„Co dzisiaj na deser?” – usłyszałam od siostry paręnaście godzin po powrocie do domu rodzinnego, do którego uciekłam z zatłoczonej i pełnej pokus Warszawy, by w spokoju pisać pracę magisterską. Moja kochana siostra wie, że wcale nie mam ochoty pisać tej pracy i wolałabym godzinami siedzieć w kuchni. Uznałam więc, że siostra i jej potrzeby (tj. potrzeba deseru) ważniejsza od każdej pracy jest (a co dopiero magisterskiej!) i bez wyrzutów sumienia wymieniłam książki na blender, a klawiaturę na aparat fotograficzny. I tyle na dziś było pisania magisterki. Ale jak to mówią, jutro też jest dzień. Czyż nie?
Dzisiaj mam dla Was deser, którego wykonanie jest szybkie, choć nie super-szybkie, ale 30 minut spokojnie Wam wystarczy! Najfajniejszy w tym deserze jest karmel, daktylowy. Chociaż wiśnia ‚zabielona’ nerkowcami też jest warta grzechu. Ah. Wszystko w nim takie dobre! Podajcie go w małych naczyniach – u mnie były to małe szklaneczki. Deser jest bardzo sycący, nie da się go zjeść za dużo. Aha, jest jeszcze jedna sprawa. Karmel daktylowy. Trochę Wam go powinno zostać, ale tym się nie martwcie. Użyjcie go jako smarowidła, na kanapkę z masłem orzechowym, albo w naleśniku – smakuje wybornie.
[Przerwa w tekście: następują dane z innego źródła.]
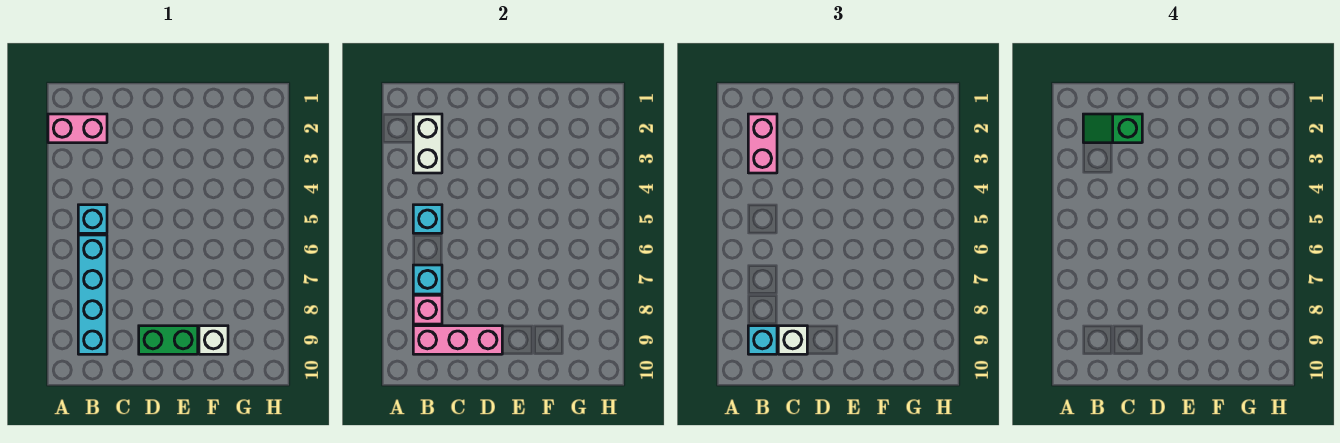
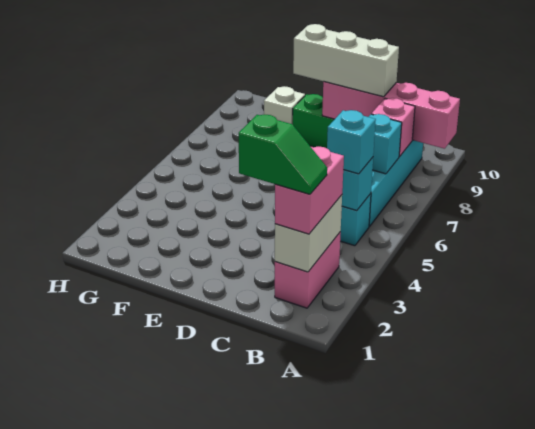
pink brick A2:B2 level 1 -> pink brick B2:B3 level 1
pink brick B9:D9 level 2 -> pink brick A9:D9 level 2
cyan brick B9 level 3 -> cyan brick B5 level 3
white brick C9 level 3 -> white brick C9:E9 level 3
Będzie też się nadawał do jaglanki, albo kolejnej partii deseru kakaowo-kokosowo-wiśniowego!
Szybki deser wegański kakaowo-kokosowo-wiśniowy z daktylową chmurką
Składniki
na 3 porcje
warstwa dolna/górna
- 1 puszka śmietanki kokosowej ( bez 3 łyżek)
- 6 łyżek amarantusa ekspandowanego
- 1 łyżeczka agawy (można pominąć)
- słodzidło (u mnie 1 płaska łyżka stewii z erytrotylem)
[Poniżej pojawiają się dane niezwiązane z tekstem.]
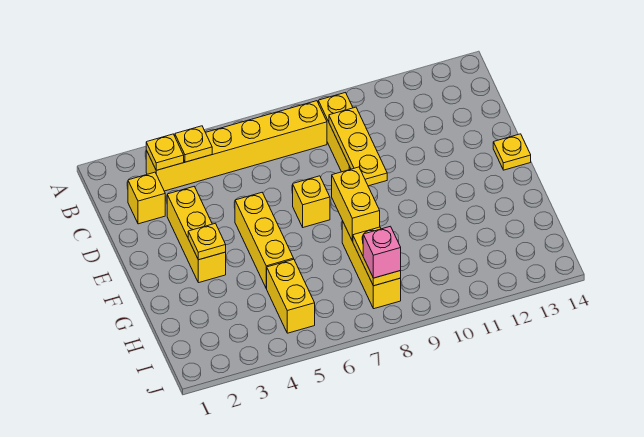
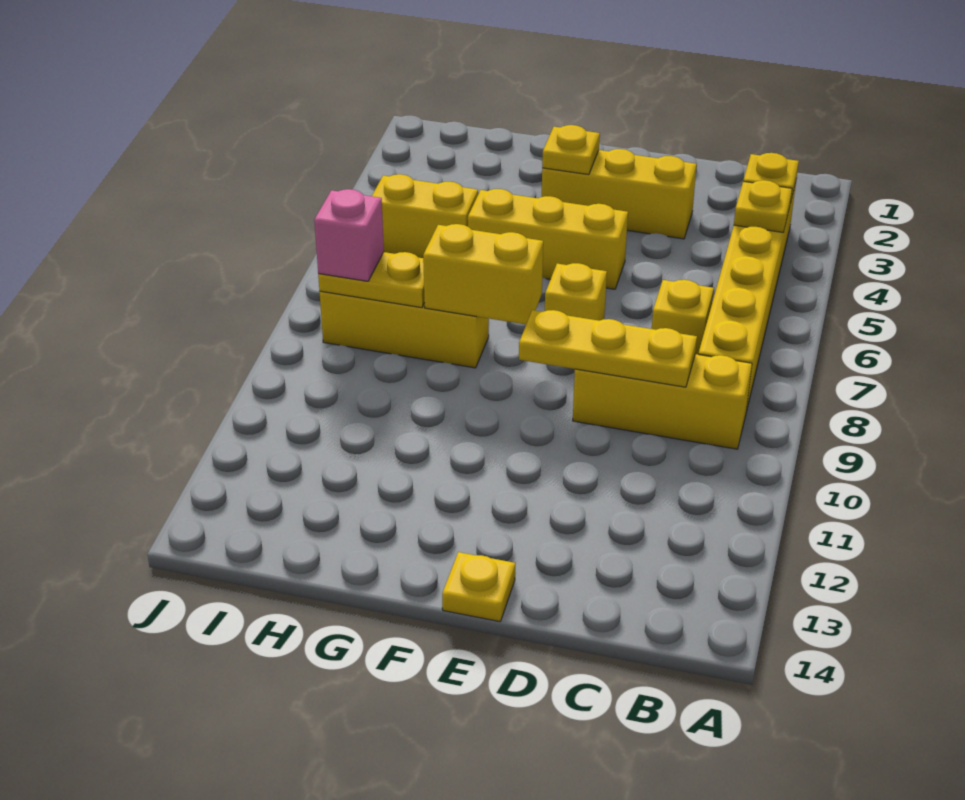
yellow brick C2 level 1 -> yellow brick C7 level 1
- 40-50g wiórków kokosowych
- 2 czubate łyżeczki kakao
- 2 łyżeczki melasy daktylowej (można pominąć lub zastąpić agawą/inną melasą)
warstwa środkowa
- 140g wypestkowanych wiśni mrożonych (ewentualnie świeżych)
- 1/2 szklanki nerkowców
- 1/3 szklanki mleka ryżowego (lub innego roślinnego)
- słodzidło (u mnie płaska łyżka stewii z erytrytolem)
warstwa górna
- 100g wypestkowanych daktyli
- 2-3 łyżki śmietanki kokosowej z puszki
- wrzątek
Sposób przygotowania:
- Zalewamy 1/2 szklanki nerkowców wodą (z kranu, letnią lub zimną) i zalewamy daktyle wrzątkiem.
- Musimy przygotować trzy warstwy – kokosową z amarantusem, wiśniową z nerkowcami i daktylową. Najpierw robimy masę kokosową z amarantusem, która jest też bazą masy kakaową, później daktylową i na końcu wiśniową.
- Przygotowujemy 3 małe naczynia i układamy kolejno po 2 czubate łyżeczki masy kakaowej, 3-4 łyżeczki masy wiśniowej, 2 łyżeczki masy kokosowej i 1 czubatą łyżeczkę daktylowego karmelu.
Warstwa kokosowa z amarantusem
- Śmietankę kokosową przekładamy do wysokiego naczynia. W osobnym pojemniku lub słoiku zostawiamy 3 łyżki śmietanki kokosowej.
- Do naczynia ze śmietanką dodajemy wiórki kokosowe, słodzidło i amarantus. Miksujemy.
- Powstałą masę dzielimy mniej więcej na pół. /jeżeli wolimy mieć więcej masy kakaowej, można podzielić w proporcjach 2:3.
- Jedną część przekładamy do osobnej miseczki i mieszamy z 2 czubatymi łyżeczkami kakao i 2 łyżeczkami syropu daktylowego.
Warstwa daktylowa
- Odsączone daktyle blenderujemy z 3 łyżkami śmietanki kokosowej.
Warstwa wiśniowa (jeżeli robimy z mrożonych wiśni, to robimy ją na końcu!)
- Wiśnie blenderujemy z odsączonymi nerkowcami, słodzidłem i mlekiem ryżowym.